Speaking with confidence


Since I overcame my fear of public speaking, I’ve received some compliments on my relaxed and natural speaking style. It still seems astonishing to me that anyone would want to know my “secrets” on speaking with confidence in public.  But when I think of all the hard work I have put into being successful at something that held the power of so much terror, I know it’s worth sharing.

Whether I am leading my umpteenth team meeting or pitching to a totally unknown audience, for me preparation is key.  The amount of preparation depends on the situation. What it comes down to is this.  If I need to deliver a specific set of information and make sure I am connecting with my audience, I need structure.

What’s your strategy?

The first thing I do is to map out a strategy.  What is the key information I need to share? What is the information I need from my audience? So, yeah, I’m a list maker and an outline kind of girl. For something like a recurring team meeting, I may only need two minutes to put my thoughts into order and be ready to go. But if I don’t take those two minutes to focus on what I want and need to accomplish in the meeting,, I’m never as effective or productive.  And often I walk away having missed an opportunity. My bet is the meeting attendees walk away with less of a feeling of time well spent as well.

Structure your content

If it’s a presentation, I go a lot deeper than that. I start with the bone structure of my content – ordering and prioritizing content at it’s simplest level and I build from there, step by step. It goes something like this :

  • List of content topics (bullets)

  • Order/prioritize the content (outline)

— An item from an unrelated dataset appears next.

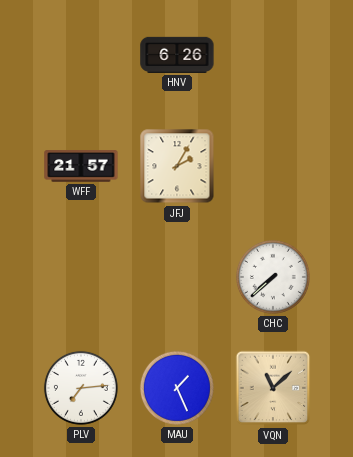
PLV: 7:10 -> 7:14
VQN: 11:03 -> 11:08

  • Expand the content (sentences/paragraphs)

  • Script it – word for word ideally what would I say

  • Timed test run(s) using the script

  • Create crib notes

  • Timed test run(s) using crib notes

Scripting and rehearsing

This structure works for me whether or not I created the content myself. It is doubly, triply critical for me personally if I am pitching someone else’s content/charts.  For my optimal comfort level, I need to script in my voice / in my own words.  When I don’t find the words that I am comfortable with, I bumble and stumble.

I recently read a blog about perfecting presentations which explained the hundreds of hours of preparation that went into Steve Jobs’ launch presentations.  I don’t go that far (but then again, if I was making a pitch that was that important to that many people, maybe I would).

Keep doing it – it get’s better

If I had to summarize how I got, over the years, from freezing and bumbling and sweating and shaking and voice trembling to where I am at today, it all comes down to hard work, every time.